» AIM OF THE EXERCISE
Please output the data exactly, minus pictures.

» DATA SHOWN
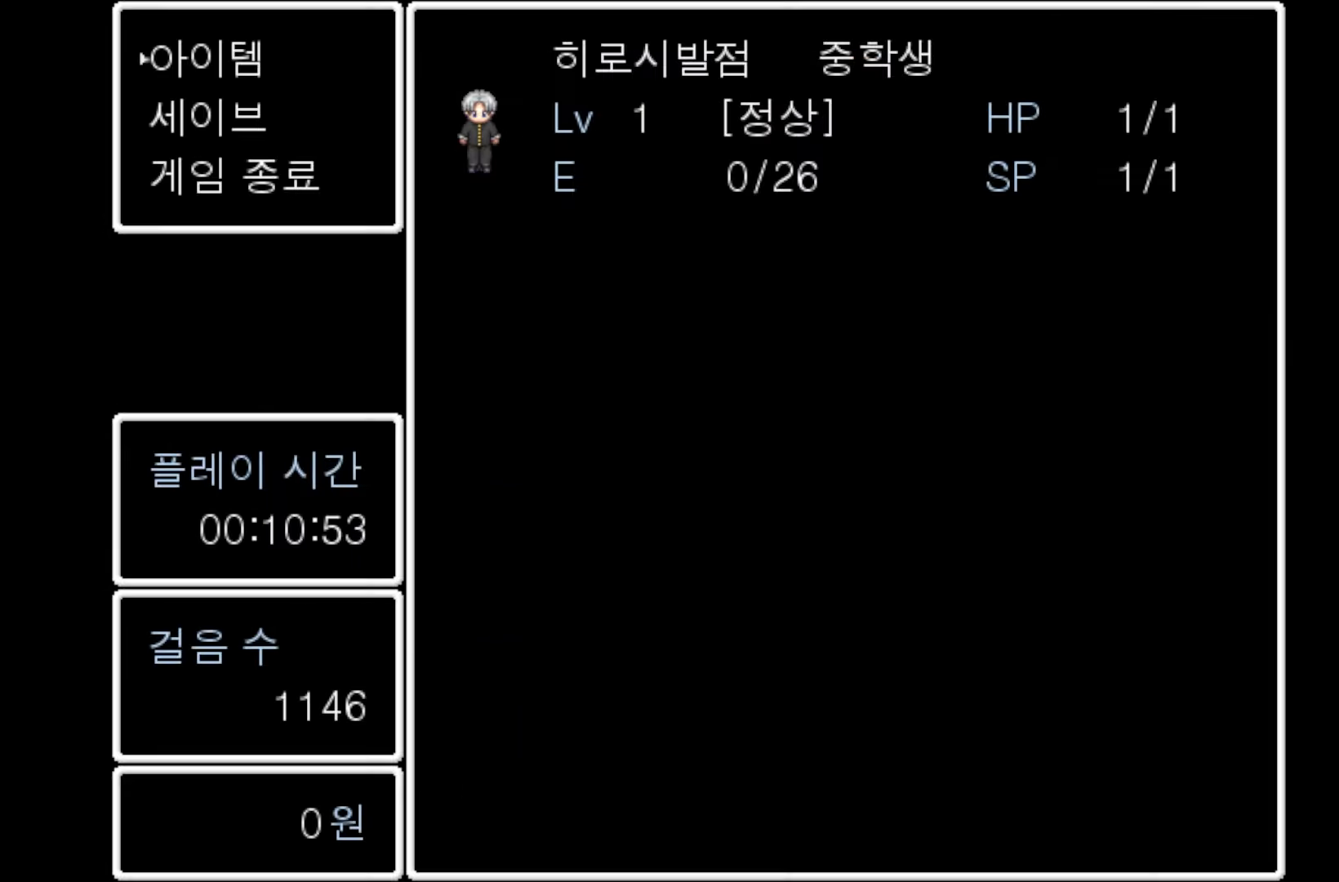
{"keys": [], "events": [[317, "space", "down"], [433, "space", "up"]]}
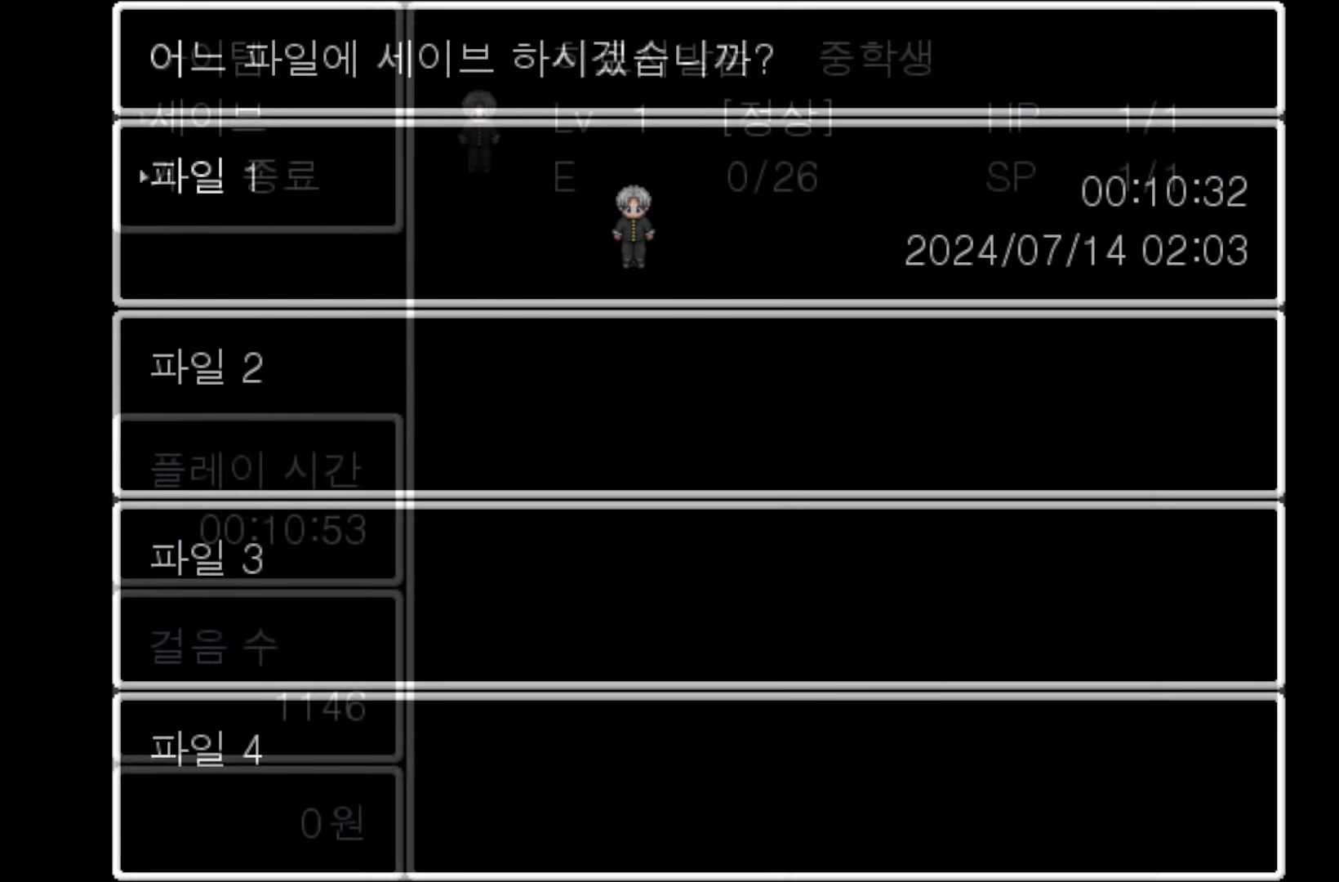
{"keys": [], "events": [[200, "space", "down"], [317, "space", "up"]]}
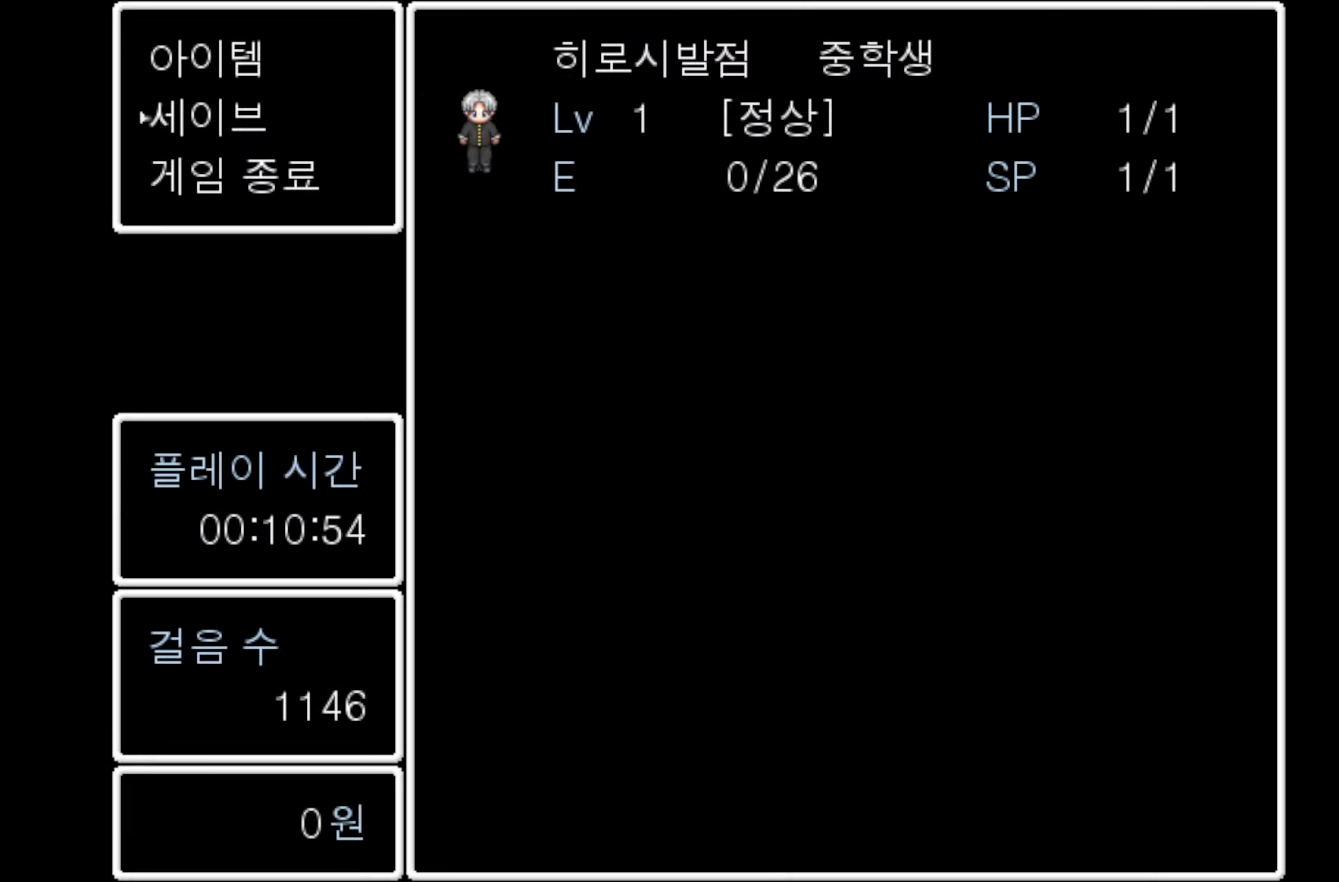
{"keys": [], "events": []}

» SOLUTION TO THIS TASK
{"keys": [], "events": [[317, "space", "down"], [433, "space", "up"]]}
{"keys": [], "events": [[200, "space", "down"], [317, "space", "up"]]}
{"keys": [], "events": []}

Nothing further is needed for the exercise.